» **Aim of the exercise**
Reproduce unchanged the lines of the data below from the line with "scientific name: Cercis canadensis" through the line with "family: Rubiaceae". Include both of those lines and nothing else.

------ Records supplied

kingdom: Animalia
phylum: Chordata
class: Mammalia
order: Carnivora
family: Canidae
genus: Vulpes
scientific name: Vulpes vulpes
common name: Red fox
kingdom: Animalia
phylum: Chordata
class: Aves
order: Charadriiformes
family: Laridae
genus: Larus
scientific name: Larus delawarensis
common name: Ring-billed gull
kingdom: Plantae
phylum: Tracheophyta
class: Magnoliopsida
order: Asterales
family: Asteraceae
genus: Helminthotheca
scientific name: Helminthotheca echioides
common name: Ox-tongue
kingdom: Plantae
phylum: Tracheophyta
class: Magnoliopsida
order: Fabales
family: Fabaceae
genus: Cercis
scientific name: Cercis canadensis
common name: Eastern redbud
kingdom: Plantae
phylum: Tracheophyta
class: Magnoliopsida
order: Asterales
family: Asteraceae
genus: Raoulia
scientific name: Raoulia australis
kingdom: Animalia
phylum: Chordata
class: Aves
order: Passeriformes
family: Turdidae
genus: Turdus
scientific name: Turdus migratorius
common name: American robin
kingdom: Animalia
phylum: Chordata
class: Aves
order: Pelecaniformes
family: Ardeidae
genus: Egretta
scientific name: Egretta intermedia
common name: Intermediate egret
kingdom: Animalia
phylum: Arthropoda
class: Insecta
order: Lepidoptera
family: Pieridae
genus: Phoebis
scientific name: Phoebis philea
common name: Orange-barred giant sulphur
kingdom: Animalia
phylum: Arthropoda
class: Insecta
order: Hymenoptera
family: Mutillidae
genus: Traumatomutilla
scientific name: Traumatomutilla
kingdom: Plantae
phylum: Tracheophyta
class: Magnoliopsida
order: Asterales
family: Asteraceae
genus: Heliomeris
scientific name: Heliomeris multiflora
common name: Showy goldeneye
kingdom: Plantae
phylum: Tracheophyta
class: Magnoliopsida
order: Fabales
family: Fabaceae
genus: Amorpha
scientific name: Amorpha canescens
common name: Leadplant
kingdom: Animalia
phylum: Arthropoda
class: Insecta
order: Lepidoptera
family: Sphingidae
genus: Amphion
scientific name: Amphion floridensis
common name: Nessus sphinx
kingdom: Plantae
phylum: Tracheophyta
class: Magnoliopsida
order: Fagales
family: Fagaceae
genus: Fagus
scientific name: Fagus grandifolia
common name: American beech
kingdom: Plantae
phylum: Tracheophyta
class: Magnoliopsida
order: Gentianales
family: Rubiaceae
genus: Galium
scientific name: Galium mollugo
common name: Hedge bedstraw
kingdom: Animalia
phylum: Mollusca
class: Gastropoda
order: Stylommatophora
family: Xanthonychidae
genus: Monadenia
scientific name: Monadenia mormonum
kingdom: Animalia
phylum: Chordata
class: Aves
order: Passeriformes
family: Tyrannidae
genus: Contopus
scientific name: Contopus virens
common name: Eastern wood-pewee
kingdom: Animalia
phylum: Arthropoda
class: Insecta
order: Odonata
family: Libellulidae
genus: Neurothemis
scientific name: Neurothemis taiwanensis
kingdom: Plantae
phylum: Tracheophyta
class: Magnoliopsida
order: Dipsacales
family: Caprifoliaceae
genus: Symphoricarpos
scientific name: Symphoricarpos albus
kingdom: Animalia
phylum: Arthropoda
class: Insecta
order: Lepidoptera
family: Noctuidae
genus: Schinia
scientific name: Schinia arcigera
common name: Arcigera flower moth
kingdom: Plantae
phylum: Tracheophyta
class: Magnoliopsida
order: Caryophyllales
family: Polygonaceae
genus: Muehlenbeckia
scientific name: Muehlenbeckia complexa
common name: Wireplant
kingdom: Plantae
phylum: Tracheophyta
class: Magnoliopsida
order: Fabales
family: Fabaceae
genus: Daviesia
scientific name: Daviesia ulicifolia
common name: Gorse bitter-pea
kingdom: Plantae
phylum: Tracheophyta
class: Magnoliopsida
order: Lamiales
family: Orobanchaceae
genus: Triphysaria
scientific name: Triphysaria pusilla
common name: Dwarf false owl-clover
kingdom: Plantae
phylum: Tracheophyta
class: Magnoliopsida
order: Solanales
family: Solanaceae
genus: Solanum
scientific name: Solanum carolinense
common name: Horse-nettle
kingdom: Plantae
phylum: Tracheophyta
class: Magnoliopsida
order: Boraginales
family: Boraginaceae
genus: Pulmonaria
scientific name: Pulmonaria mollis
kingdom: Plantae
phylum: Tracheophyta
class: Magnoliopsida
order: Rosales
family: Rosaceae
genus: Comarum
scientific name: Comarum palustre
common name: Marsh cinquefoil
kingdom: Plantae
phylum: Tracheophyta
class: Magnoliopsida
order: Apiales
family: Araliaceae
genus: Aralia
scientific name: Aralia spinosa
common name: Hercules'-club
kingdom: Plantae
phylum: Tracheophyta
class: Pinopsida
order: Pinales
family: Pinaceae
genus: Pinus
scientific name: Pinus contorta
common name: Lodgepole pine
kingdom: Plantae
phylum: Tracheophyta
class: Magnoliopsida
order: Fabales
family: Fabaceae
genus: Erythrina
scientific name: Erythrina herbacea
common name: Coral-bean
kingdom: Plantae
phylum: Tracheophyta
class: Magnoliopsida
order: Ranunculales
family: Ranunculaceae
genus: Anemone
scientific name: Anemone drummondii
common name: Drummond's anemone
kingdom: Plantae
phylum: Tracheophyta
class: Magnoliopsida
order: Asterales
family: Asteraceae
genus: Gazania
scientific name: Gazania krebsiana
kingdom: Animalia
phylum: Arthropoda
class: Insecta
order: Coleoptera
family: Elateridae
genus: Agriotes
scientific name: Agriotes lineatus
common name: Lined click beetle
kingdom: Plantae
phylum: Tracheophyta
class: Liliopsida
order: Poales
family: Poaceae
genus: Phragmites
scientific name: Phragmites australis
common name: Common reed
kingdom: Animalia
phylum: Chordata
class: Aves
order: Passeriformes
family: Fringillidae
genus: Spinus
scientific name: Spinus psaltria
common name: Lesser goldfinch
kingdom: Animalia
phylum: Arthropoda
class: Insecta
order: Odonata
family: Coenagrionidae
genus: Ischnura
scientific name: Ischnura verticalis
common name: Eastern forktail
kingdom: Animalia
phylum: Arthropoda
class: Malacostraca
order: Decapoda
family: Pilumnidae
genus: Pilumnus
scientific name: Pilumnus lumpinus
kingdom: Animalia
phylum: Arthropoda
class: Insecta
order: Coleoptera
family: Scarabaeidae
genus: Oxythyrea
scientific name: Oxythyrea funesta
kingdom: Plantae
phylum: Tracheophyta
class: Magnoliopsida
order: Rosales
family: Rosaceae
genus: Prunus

------------

» **Full solution**
scientific name: Cercis canadensis
common name: Eastern redbud
kingdom: Plantae
phylum: Tracheophyta
class: Magnoliopsida
order: Asterales
family: Asteraceae
genus: Raoulia
scientific name: Raoulia australis
kingdom: Animalia
phylum: Chordata
class: Aves
order: Passeriformes
family: Turdidae
genus: Turdus
scientific name: Turdus migratorius
common name: American robin
kingdom: Animalia
phylum: Chordata
class: Aves
order: Pelecaniformes
family: Ardeidae
genus: Egretta
scientific name: Egretta intermedia
common name: Intermediate egret
kingdom: Animalia
phylum: Arthropoda
class: Insecta
order: Lepidoptera
family: Pieridae
genus: Phoebis
scientific name: Phoebis philea
common name: Orange-barred giant sulphur
kingdom: Animalia
phylum: Arthropoda
class: Insecta
order: Hymenoptera
family: Mutillidae
genus: Traumatomutilla
scientific name: Traumatomutilla
kingdom: Plantae
phylum: Tracheophyta
class: Magnoliopsida
order: Asterales
family: Asteraceae
genus: Heliomeris
scientific name: Heliomeris multiflora
common name: Showy goldeneye
kingdom: Plantae
phylum: Tracheophyta
class: Magnoliopsida
order: Fabales
family: Fabaceae
genus: Amorpha
scientific name: Amorpha canescens
common name: Leadplant
kingdom: Animalia
phylum: Arthropoda
class: Insecta
order: Lepidoptera
family: Sphingidae
genus: Amphion
scientific name: Amphion floridensis
common name: Nessus sphinx
kingdom: Plantae
phylum: Tracheophyta
class: Magnoliopsida
order: Fagales
family: Fagaceae
genus: Fagus
scientific name: Fagus grandifolia
common name: American beech
kingdom: Plantae
phylum: Tracheophyta
class: Magnoliopsida
order: Gentianales
family: Rubiaceae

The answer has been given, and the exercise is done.